Communities have raised concerns about speeding, but also the state of the roads which were not designed for so many heavy motorhomes.

As a result, Caithness, Sutherland and Easter Ross Lib Dem MP Jamie Stone wrote to NC500 Ltd asking for some support, arguing the roads cannot cope with such high numbers of visitors, many of whom have been drawn to the area as a result of their marketing.

‘Need for significant public investment in tourism infrastructure’

But in response, the company – which claims it has not profited from the response to the campaign – says responsibility for maintaining the route does not lie with them.

Craig Mills, head of operations at North Coast 500 Ltd, said: “The investment that NC500 Ltd has made has been in the marketing and promotion of the route and this has had outstanding results in terms of the socio-economic impact, as evidenced independently.

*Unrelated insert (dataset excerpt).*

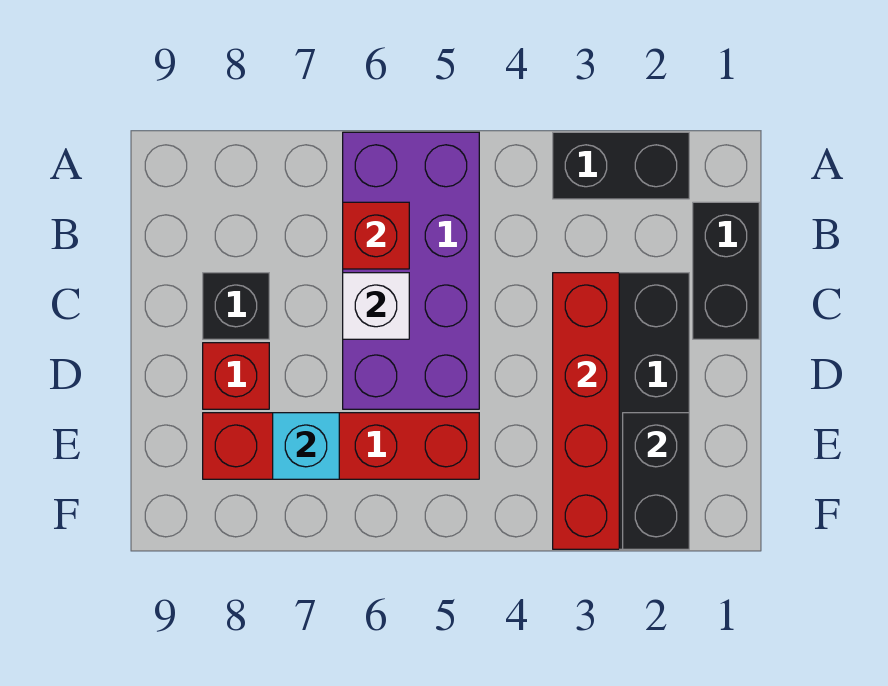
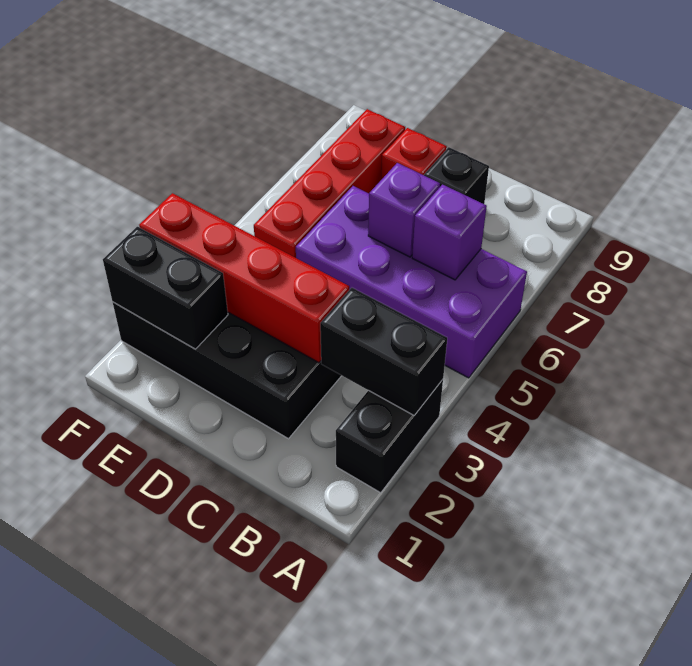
black 1x2 brick [693,202,759,339] -> black 1x2 brick moved to [320,288,447,415]
red 1x1 brick [343,202,409,269] -> purple 1x1 brick [412,185,487,280]
white 1x1 brick [343,273,409,339] -> purple 1x1 brick [368,163,440,257]
cyan 1x1 brick [273,413,339,479] -> none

“The responsibility for infrastructure investment has been and remains that of the Scottish Government and Highland Council, albeit the showcasing of the north Highlands through the work of NC500 Ltd has shone a light on the need for significant public investment in tourism infrastructure right across Scotland.

“The fact that the company has not made a profit since inception, has not dampened the ambition, commitment, and determination to ensure that businesses across the north Highlands see their own profits grow and create new local jobs and opportunities.”

Residents and visitors in mind

“Our focus will be on how we do that in a way that is responsible and engaging to both residents and visitors alike.”

In his letter, Mr Stone had suggested Highland Council should not be “solely responsible” for maintaining the roads and facilities along the NC500.

He added: “In addition to local authority efforts, NC500 Ltd has a corporate
social responsibility to financially contribute towards maintenance.”